Revue de presse

Les Tablettes des Chanteroels
La Roue de Duchamp

La Roue de Duchamp

Le Petit Ecrivant Illustré, N°98, Mai 2004.

La Roue

Dans un numéro précédent, nous avions évoqué l’idée que l’animal domestique (le bœuf), l’objet utilitaire (un téléphone portable), ou encore le concept d’utilité (la communication), constituaient les matériaux de base dont la représentation graphique stylisée conduit depuis des siècles au langage écrit: idéogramme ou phonogramme. La caractéristique commune à tous ces éléments est qu’il s’agit d’outils répondant aux nécessités quotidiennes d’une époque donnée. Dans son évolution, le langage est la projection naturelle et ponctuelle d’un moment de l’histoire humaine. Dans le cadre qui nous occupe ici, pour faciliter la correspondance entre passé lointain et présent, pour établir un pont entre stéréotype et archétype, il aurait peut-être été pertinent de choisir un ustensile lié à la vie quotidienne, un utilitaire symbolisant à la fois le mouvement et la communication, une « chose » susceptible d’être achetée aujourd’hui dans n’importe quelle quincaillerie ou supermarché, un objet qui, au contraire du téléphone portable ou de l’ordinateur, se trouvait déjà chez le charron ou le forgeron depuis la nuit des temps : une roue. (Par le professeur Fostrül, Auteur de l’ incontournable « Enkuklio » en sept volumes).

L’art est devenu contemporain à partir du moment où il a commencé à nous parler de notre vie quotidienne. (Catherine Millet)

De la chose au mot…

Au-delà des territoires et des nations, au-delà de l’espace et du temps, ce que le symbole de la roue contient de signification au niveau de l’archétype qu’il est devenu, sous- tend les mêmes potentialités de valeurs et de formes que le stéréotype qu’il était au temps de Babylone. D’autres objets de notre vie quotidienne actuelle possèdent cette caractéristique de préservation et de transmission, mais ils ne sont pas si nombreux. Un bol, par exemple. Dans la mesure où les stéréotypes de la vie quotidienne participent des données incontournables de la formation des lettres et des idéogrammes, il serait aisément concevable d’envisager la création d’un idéogramme issu de l’objet roue pour signifier le concept de « mouvement ». Dans le même esprit, il serait tout aussi réaliste d’imaginer le phonogramme r, premier son que l’on perçoit dans le mot roue, ou, de façon plus indirecte et sophistiquée, le phonogramme m, premier son que l’on entende dans le mot « mouvement », etc. (D’après R.Mutt – Hors Duchamp de l’art – Ed. Art-Chaos)

Les objets

D’après R.Mutt – Hors Duchamp de l’art – Ed. Art-Chaos . Si une roue était un objet, elle serait sûrement un disque pouvant tourner dans le but de permettre à un véhicule de rouler (bicyclette, voiture, camion….).
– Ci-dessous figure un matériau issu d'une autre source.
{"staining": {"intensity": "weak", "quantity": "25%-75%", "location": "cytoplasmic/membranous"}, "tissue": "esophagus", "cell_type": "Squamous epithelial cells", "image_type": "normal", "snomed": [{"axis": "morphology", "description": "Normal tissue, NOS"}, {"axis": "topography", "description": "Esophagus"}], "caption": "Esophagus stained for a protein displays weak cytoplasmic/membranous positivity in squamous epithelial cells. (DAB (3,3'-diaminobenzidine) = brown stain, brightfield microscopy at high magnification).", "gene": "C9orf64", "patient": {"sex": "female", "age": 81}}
Dans un assemblage mécanique, un tel objet pourrait par exemple être le disque rigide qui tourne sur son axe ( roue dentée, roue à godets…).Elle pourrait encore être un supplice consistant à attacher un condamné pour lui rompre tous les membres. En réalité, si une roue était vraiment une roue, alors cela se saurait et, en ce cas, un chat serait aussi un chat. Or, il n’en est rien.
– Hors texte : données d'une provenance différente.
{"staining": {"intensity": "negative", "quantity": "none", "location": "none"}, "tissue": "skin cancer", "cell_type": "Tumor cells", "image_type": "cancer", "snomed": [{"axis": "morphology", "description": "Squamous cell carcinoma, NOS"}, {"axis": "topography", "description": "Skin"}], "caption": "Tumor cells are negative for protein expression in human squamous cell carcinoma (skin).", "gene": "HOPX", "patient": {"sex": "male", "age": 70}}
La destinée occulte de l’art contemporain a été d’initier les formes émergentes du langage par la mise en bascule des objets, des matériaux et des idées issus de notre environnement quotidien.(James Brayes)

Stéréotype. En linguistique, il s’agit d’un objet dénommé à un moment donné.

Archétype. Si l’on s’en tient à la définition qu’en donnait le philosophe K. G. Jung, il s’agirait d’un symbole primitif contenu dans l’inconscient collectif. Celui-ci se diffuserait et se perpétuerait de façon rémanente dans l’imaginaire d’un individu et les productions culturelles d’un peuple. Mais Jung était psychanalyste, et donc fortement attaché aux symboles et à leurs significations. Dès lors, cette définition devient quelque peu caduque, car dans le cadre du langage pur nous sommes dans le domaine du signe, qui est l’une des projections du monde contemporain, et non dans celui du symbole, cher à la pratique de la psychanalyse et aux métaphores du Moyen Age… Aussi, nous prolongerons la définition qu’en faisait K.G. Jung et adopterons l’acception que les archétypes sont, au bout du compte, des stéréotypes archaïques sélectionnés par l’histoire des hommes (donc des objets dénommés certes, à un moment donné, mais lors de temps anciens) et pour ainsi dire fossilisés à l’aune des évolutions techniques et intellectuelles que ces mêmes êtres humains ont enfantées.